Are you an Office 365 user? If so, be aware that Microsoft is adding some powerful new protections to the software suite, designed to make you safer.
Hackers commonly target Office 365 users with a type of attack known as "Consent Phishing." That basically means that the hacker in question will use a variety of social engineering techniques to try and trick a target victim into giving up his or her Office 365 access, usually by way of an app that asks for permissions. If the user grants those permissions, the app can install all manner of malware on the target's device.

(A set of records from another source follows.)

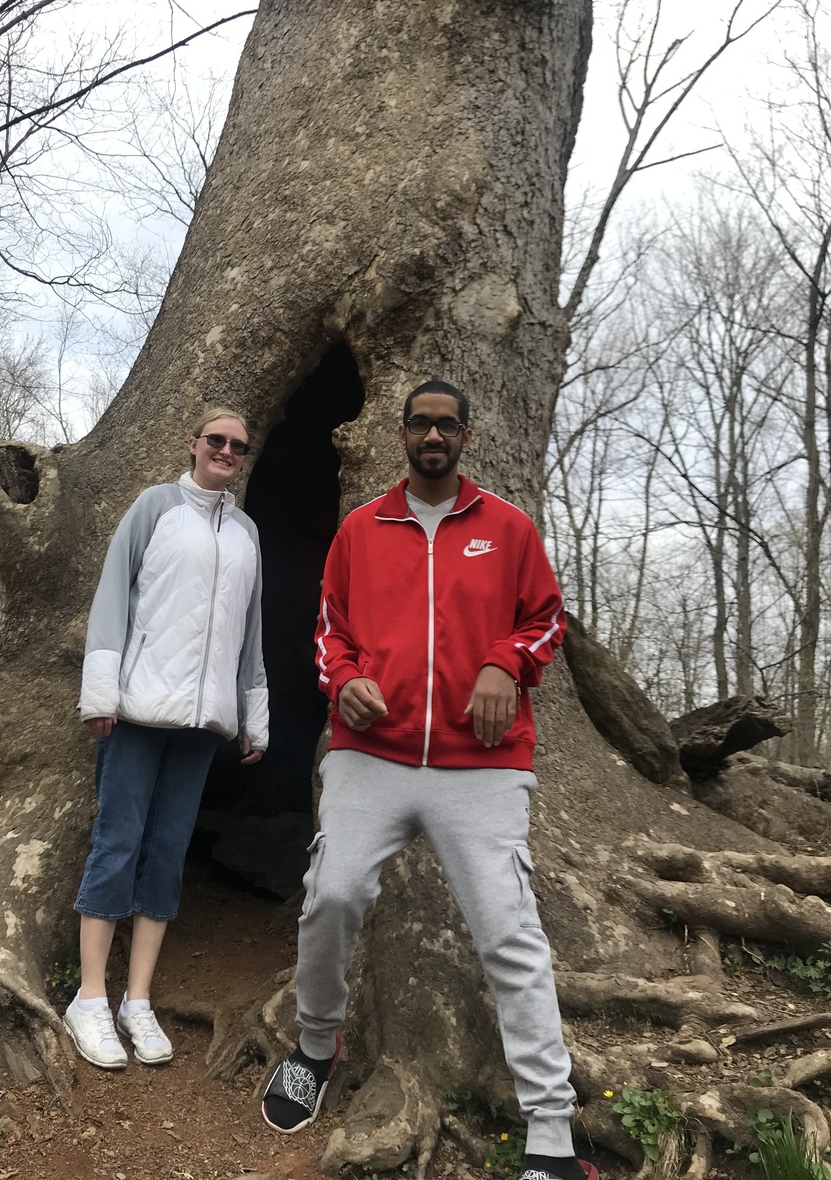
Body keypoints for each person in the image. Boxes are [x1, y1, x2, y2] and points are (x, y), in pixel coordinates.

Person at [261, 382, 597, 1180]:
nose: (434, 435)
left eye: (448, 424)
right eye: (422, 423)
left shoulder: (507, 530)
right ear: (403, 435)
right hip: (368, 756)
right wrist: (341, 681)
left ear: (466, 437)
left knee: (507, 933)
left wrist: (501, 664)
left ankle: (551, 1130)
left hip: (479, 765)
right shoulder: (359, 529)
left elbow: (544, 618)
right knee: (331, 895)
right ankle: (316, 1044)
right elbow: (327, 632)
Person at [64, 409, 269, 1070]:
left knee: (169, 853)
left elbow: (250, 632)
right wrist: (101, 693)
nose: (226, 451)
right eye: (216, 440)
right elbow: (112, 597)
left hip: (201, 723)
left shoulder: (245, 533)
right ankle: (90, 999)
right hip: (135, 711)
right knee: (117, 841)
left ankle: (137, 1000)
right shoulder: (155, 507)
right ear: (193, 445)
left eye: (237, 445)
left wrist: (251, 714)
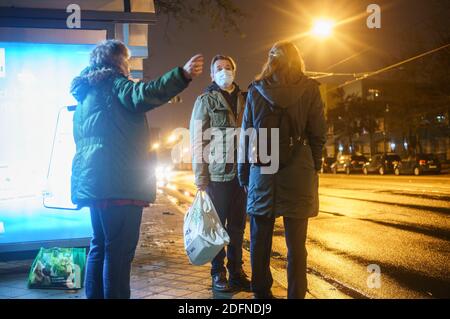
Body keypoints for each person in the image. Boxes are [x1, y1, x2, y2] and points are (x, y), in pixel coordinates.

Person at [70, 39, 203, 299]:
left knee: (99, 246)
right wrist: (182, 75)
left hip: (94, 182)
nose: (128, 66)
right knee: (119, 252)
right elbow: (143, 95)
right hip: (119, 182)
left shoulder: (87, 93)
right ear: (117, 61)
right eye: (127, 61)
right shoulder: (115, 84)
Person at [238, 41, 326, 299]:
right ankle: (296, 295)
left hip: (263, 171)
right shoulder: (310, 89)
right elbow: (318, 134)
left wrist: (244, 173)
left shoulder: (255, 91)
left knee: (259, 241)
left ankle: (262, 294)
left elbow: (246, 137)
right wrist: (314, 165)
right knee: (296, 246)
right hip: (298, 170)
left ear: (271, 61)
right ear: (298, 60)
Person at [189, 55, 250, 292]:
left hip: (242, 175)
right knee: (217, 228)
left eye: (228, 68)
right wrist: (200, 178)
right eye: (219, 69)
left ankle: (237, 272)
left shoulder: (245, 99)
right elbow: (196, 140)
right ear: (212, 75)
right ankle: (218, 274)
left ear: (234, 71)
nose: (224, 71)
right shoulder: (205, 100)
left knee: (237, 228)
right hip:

The new security upgrades that Microsoft is rolling out makes users safer in three different ways:
- First by a general tightening of app consent policies
- Second, by placing a greater level of scrutiny on publishers of OAuth apps during the verification process
- Third, by changing the rules surrounding user consent when consent is asked for by an unverified publisher
These changes are already in place, and since their initial rollout, Microsoft has verified more than 700 different app publishers and more than 1300 individual apps. Verified apps can be recognized by the small blue badge with a white check mark in its center. Those apps, you can install with confidence.
As a Microsoft representative explained:
"To reduce the risk of malicious applications attempting to trick users into granting them access to your organization's data, we recommend that you allow user consent only for applications that have been published by a verified publisher."
It's good advice, and these are excellent (even if they're somewhat overdue) changes to the company's policies. Kudos to Microsoft for rolling out the upgrades to their processes, and to the legitimate publishers who are already moving to embrace the recent changes. This will help keep users safe, and that's a very good thing.